__TEXTO__
......
9 dias depois, os chefes da UNICEF, da Organização Mundial da Saúde e do Programa Mundial de Alimentos, fizeram um apelo à coalisão militar comandada pelos sauditas, reforçando o pedido da ONU. Era urgente o fim do bloqueio total pois, caso continuasse, o número atual de 7 milhões de habitantes à beira da fome diária poderia aumentar em mais de 3 milhões.
Citaram como exemplo o que o bloqueio causou no porto de Hodeida, somente no dia 15.
29 navios não puderam aportar, deixando de desembarcar 300 mil toneladas de alimentos e 192 mil de combustíveis. Entre os navios barrados, havia diversos da ONU, que transportavam suprimentos alimentícios e medicamentos no valor de 10 milhões de dólares, incluindo 25 mil toneladas de trigo (Reuters, 16-11).
Em entrevista ao Middle East Eye, Varkey -representante da UNICEF, focalizou a falta combustíveis: “Existe uma crise de combustíveis. Alguns cálculos sustentam que os combustíveis vão durar apenas mais 20 dias no Iêmen, devido ao bloqueio e às dificuldades para trazer combustíveis ao pais.”
A UNICEF tem contribuído para o fornecimento de água limpa, garantindo a entrega de combustível às estações de bombeamento de água das cidades.
Agora, a prestação desse serviço ficou complicada.
“Sem combustíveis, manutenção de cadeias de frio para vacinação, suprimentos de água e tratamento das águas residuais, as usinas param de funcionar. Sem comida e água limpa, a ameaça de fome diária aumenta dia a dia”, informa a ONU. ”Pelo menos um milhão de crianças estão sob risco de contrair uma epidemia de difteria de rápida disseminação. Se o seu curso não for interrompido, as vidas de 400 mil mulheres grávidas e bebês com menos de três anos, estão ameaçadas devido à falta de remédios.”
O Iêmen sofre também um dos piores surtos de cólera do mundo, que já contaminou um milhão de pessoas e matou 2.200.
O número de novos casos de cólera mostrou redução nas últimas 8 semanas. No entanto, a falta de combustíveis poderá até mesmo inverter esta tendência declinante.
A coalisão liderada pela Arábia Saudita “atendeu” aos apelos das agências humanitárias da ONU. O porto de Aden, sob seu controle, foi reaberto. Hodeida permanece fechado.
O problema continua sem solução, pois Hodeida é praticamente a única via para a entrada no norte do país de alimentos, medicamentos e combustíveis. O comando saudita recusa-se a encerrar o bloqueio desse porto.
......
__DADOS FORNECIDOS__
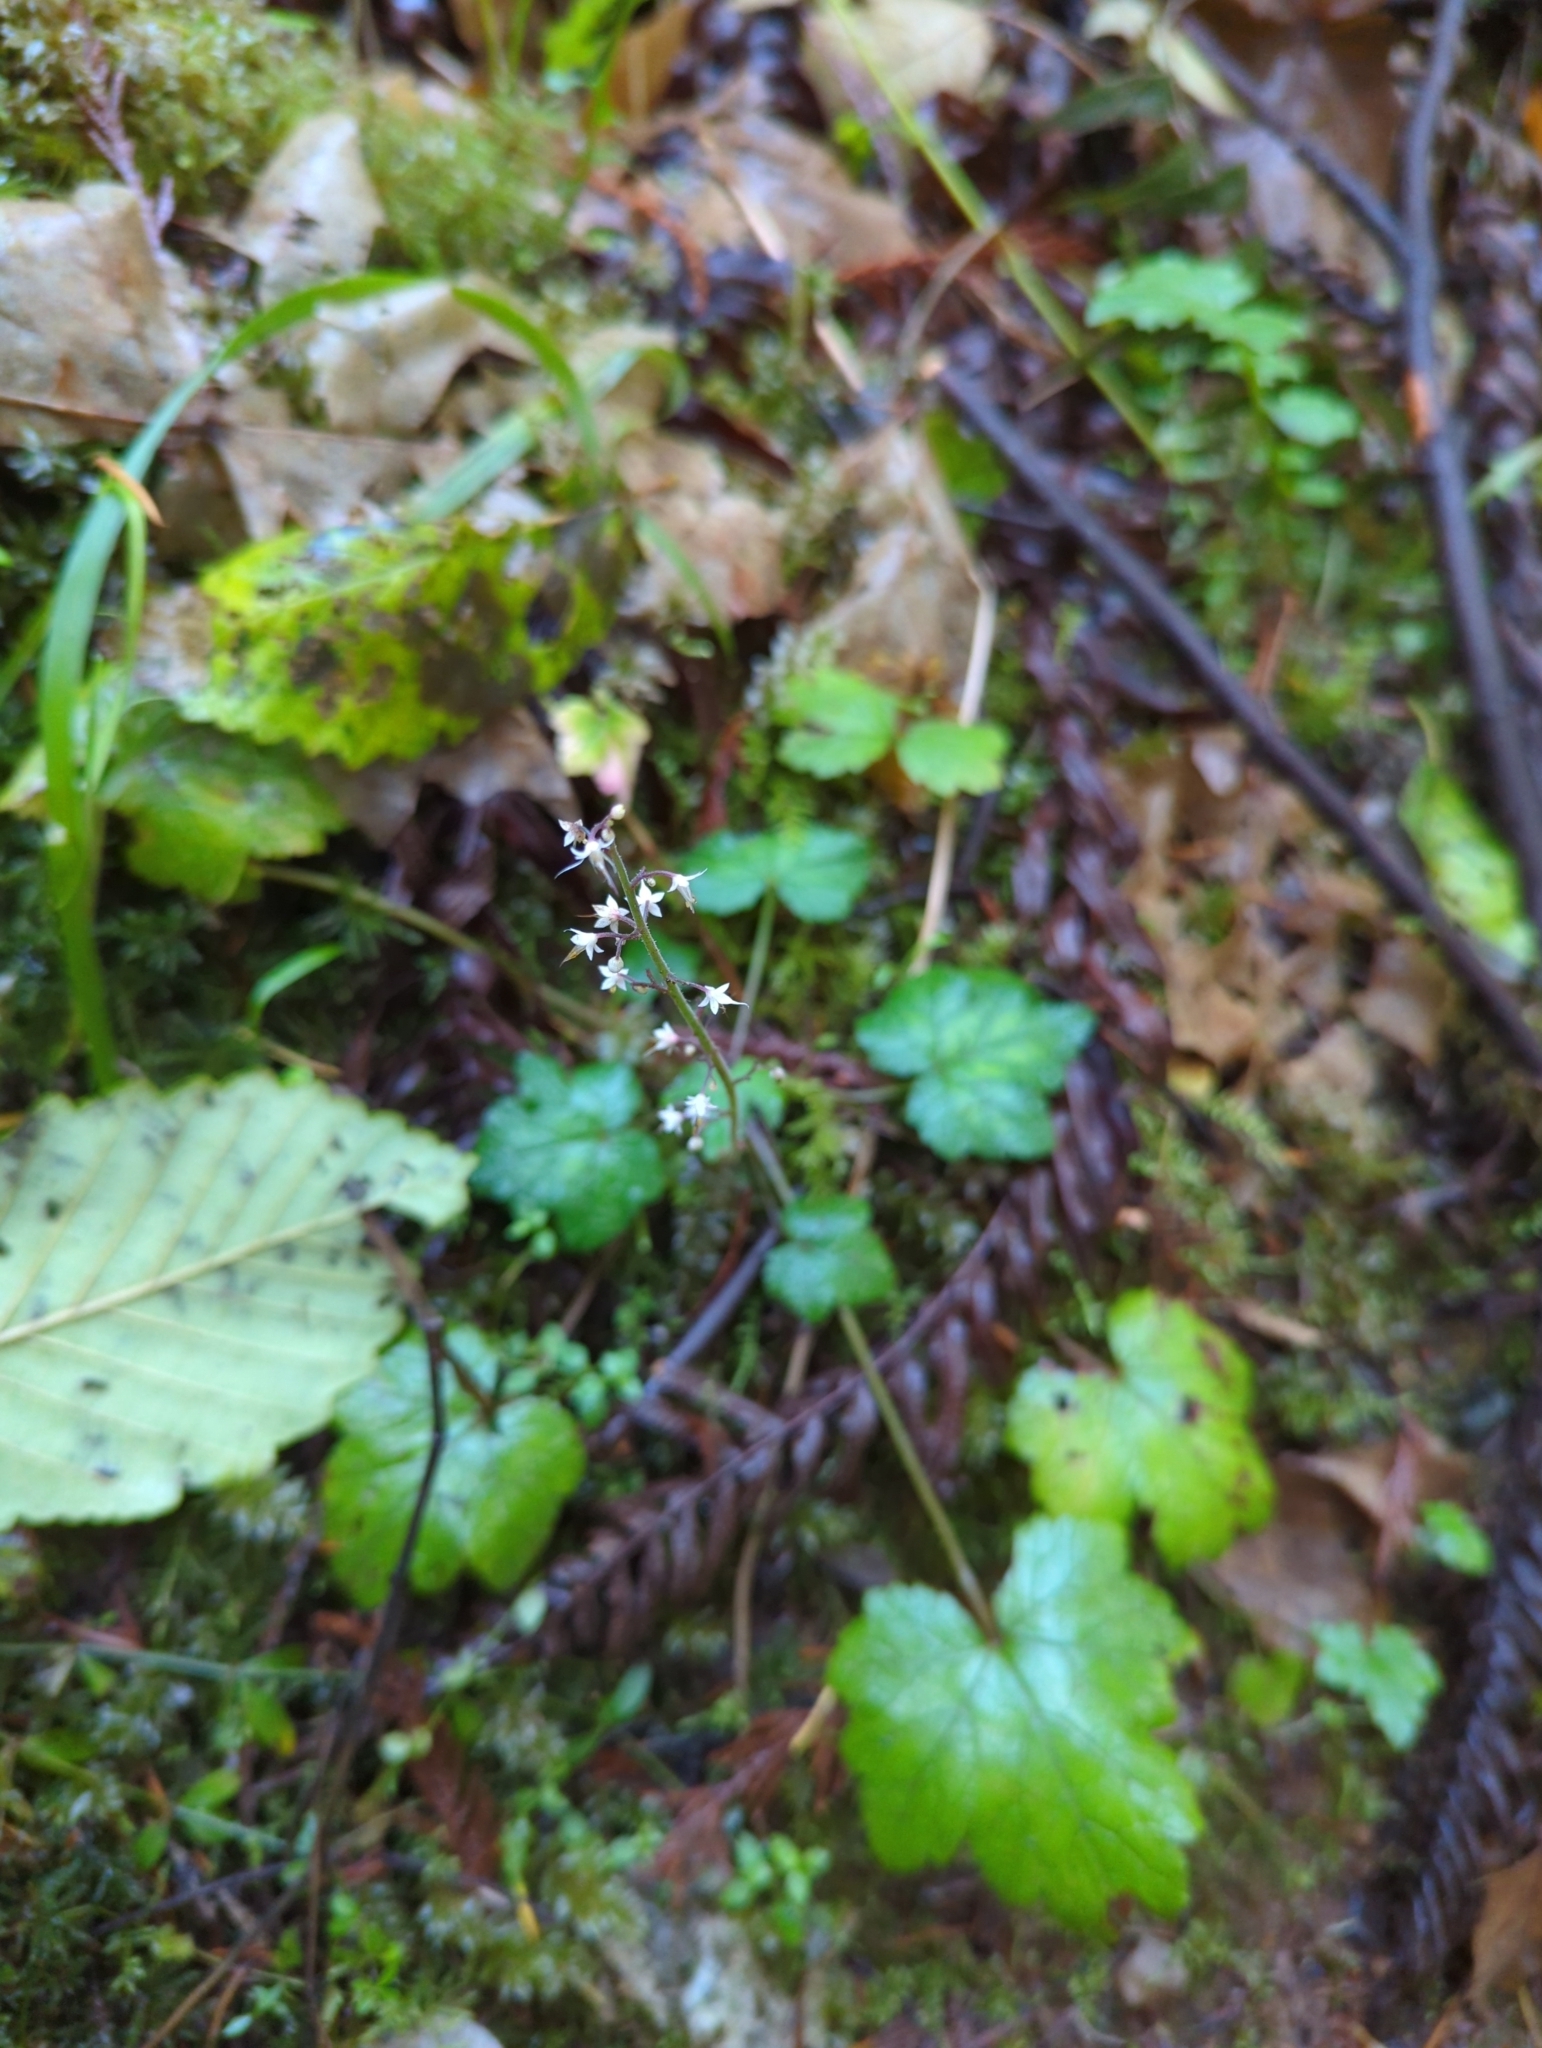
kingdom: Plantae
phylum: Tracheophyta
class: Magnoliopsida
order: Saxifragales
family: Saxifragaceae
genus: Tiarella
......
__AÇÃO NECESSÁRIA__
Devolva sem nenhuma alteração o trecho do texto sobre o bloqueio ao Iêmen que vai de "29 navios não" até "trigo (Reuters, 16-11).".

__RESPOSTA__
29 navios não puderam aportar, deixando de desembarcar 300 mil toneladas de alimentos e 192 mil de combustíveis. Entre os navios barrados, havia diversos da ONU, que transportavam suprimentos alimentícios e medicamentos no valor de 10 milhões de dólares, incluindo 25 mil toneladas de trigo (Reuters, 16-11).